Other hardware offloading is not usually of much use in pfSense, or any router, where the router is not the end point for TCP connections. So 'TCP off-loading' is not supported.
Steve
-
@stephenw10, how can I know if my ethernet card will work under vmxnet driver in KVM with multiqueue capability? Actually I was expecting performance degrade on speeds above ~1Gb/s. Do you think that running pfSense on bare metal server can provide me a performance near to 10Gig firewalling capacity?

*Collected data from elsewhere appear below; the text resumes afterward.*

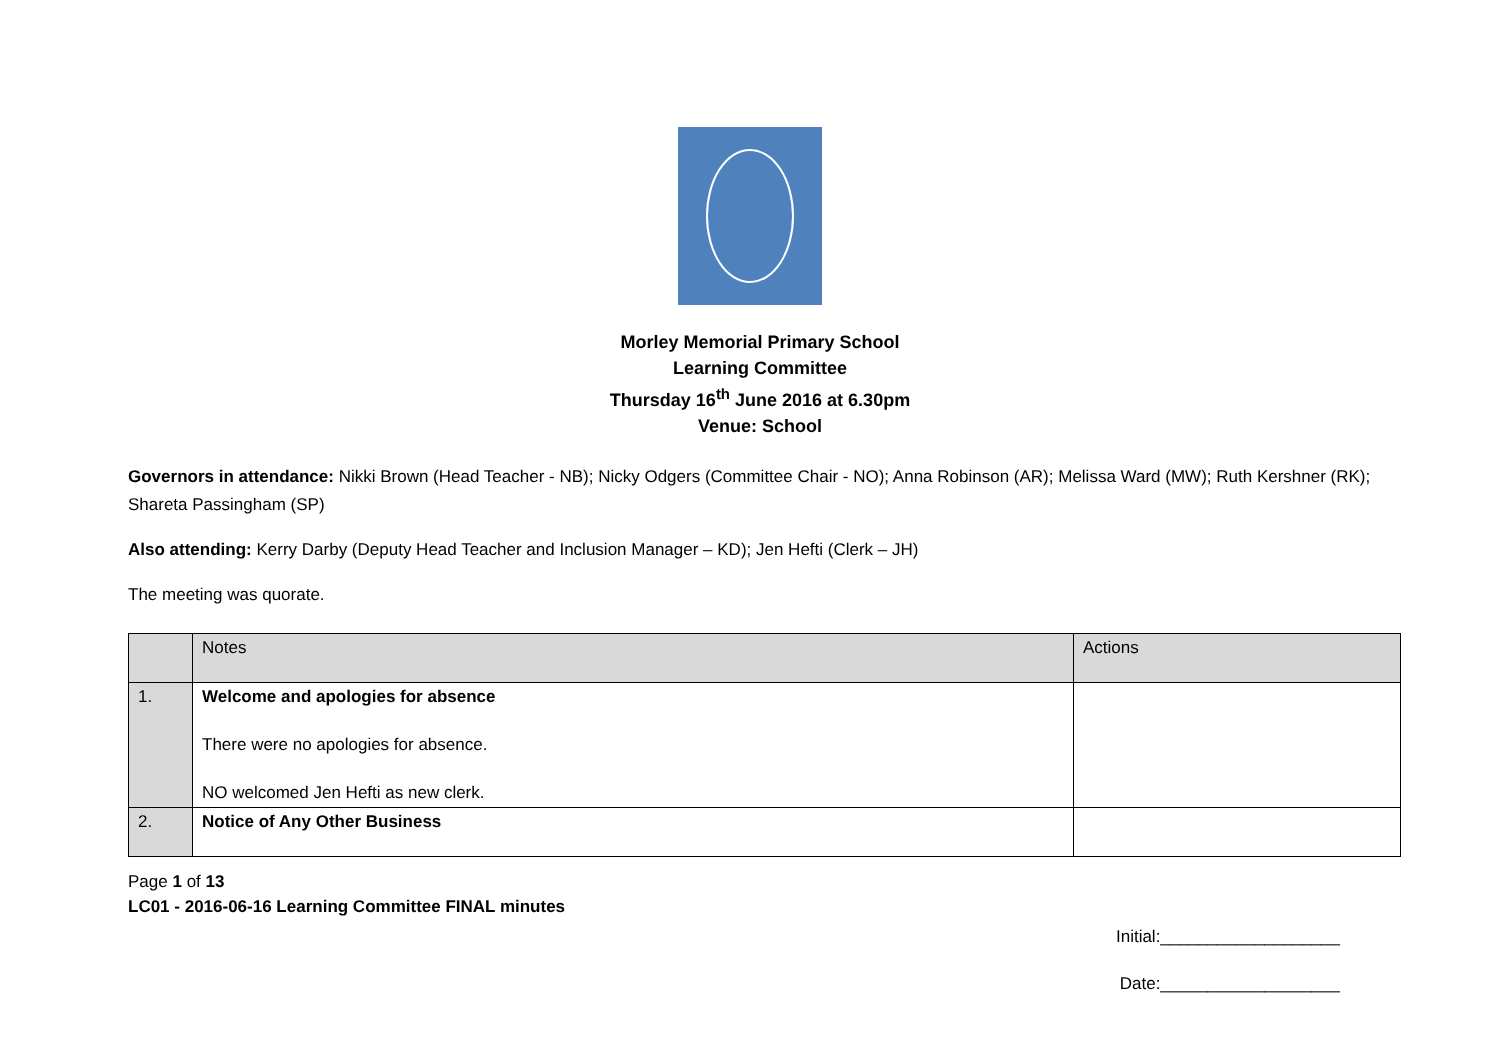Morley Memorial Primary School
Learning Committee
Thursday 16<sup>th</sup> June 2016 at 6.30pm
Venue: School
Governors in attendance: Nikki Brown (Head Teacher - NB); Nicky Odgers (Committee Chair - NO); Anna Robinson (AR); Melissa Ward (MW); Ruth Kershner (RK); Shareta Passingham (SP)
Also attending: Kerry Darby (Deputy Head Teacher and Inclusion Manager – KD); Jen Hefti (Clerk – JH)
The meeting was quorate.
| | Notes | Actions |
| 1. | Welcome and apologies for absence There were no apologies for absence. NO welcomed Jen Hefti as new clerk. | |
| 2. | Notice of Any Other Business | |
Page 1 of 13
LC01 - 2016-06-16 Learning Committee FINAL minutes
Initial:___________________
Date:___________________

Let's say having the same hardware on which I'm hosting pfSense now, will it help if I setup it natively, without KVM? Will I have multiQ capability for my 10Gb NICs?
-
It doesn't matter what the hardware is as long as the hypervisor supports it. Unless you are using PCI pass-through the hypervisor presents the NIC type to the VM with whatever you've configured it as. I'm using Proxmox here, which is KVM, and vmxnet is one of the NIC types it can present.
-
@stephenw10 , is there any chance to change virtio to vmxnet network drivers in virsh and get multiqueue NIC? It's a big deal to change such settings in our environment that's why I'm asking. If it was in my lab I would easily test, but if I do it now, I may loose virtual appliance and access to it. Is it worth even trying to change virtio to vmxnet ?
-
@shshs said in Performance issue on virtualised pfSense:
Is it worth even trying to change virtio to vmxnet ?
Only if you're not seeing the throughput you need IMO. High CPU use on one core is not a problem until it hits 100% and you need more.
Steve
-
@stephenw10, thanks a lot! How can I verify if NIC is multiQ, except of verifying vmxnet driver?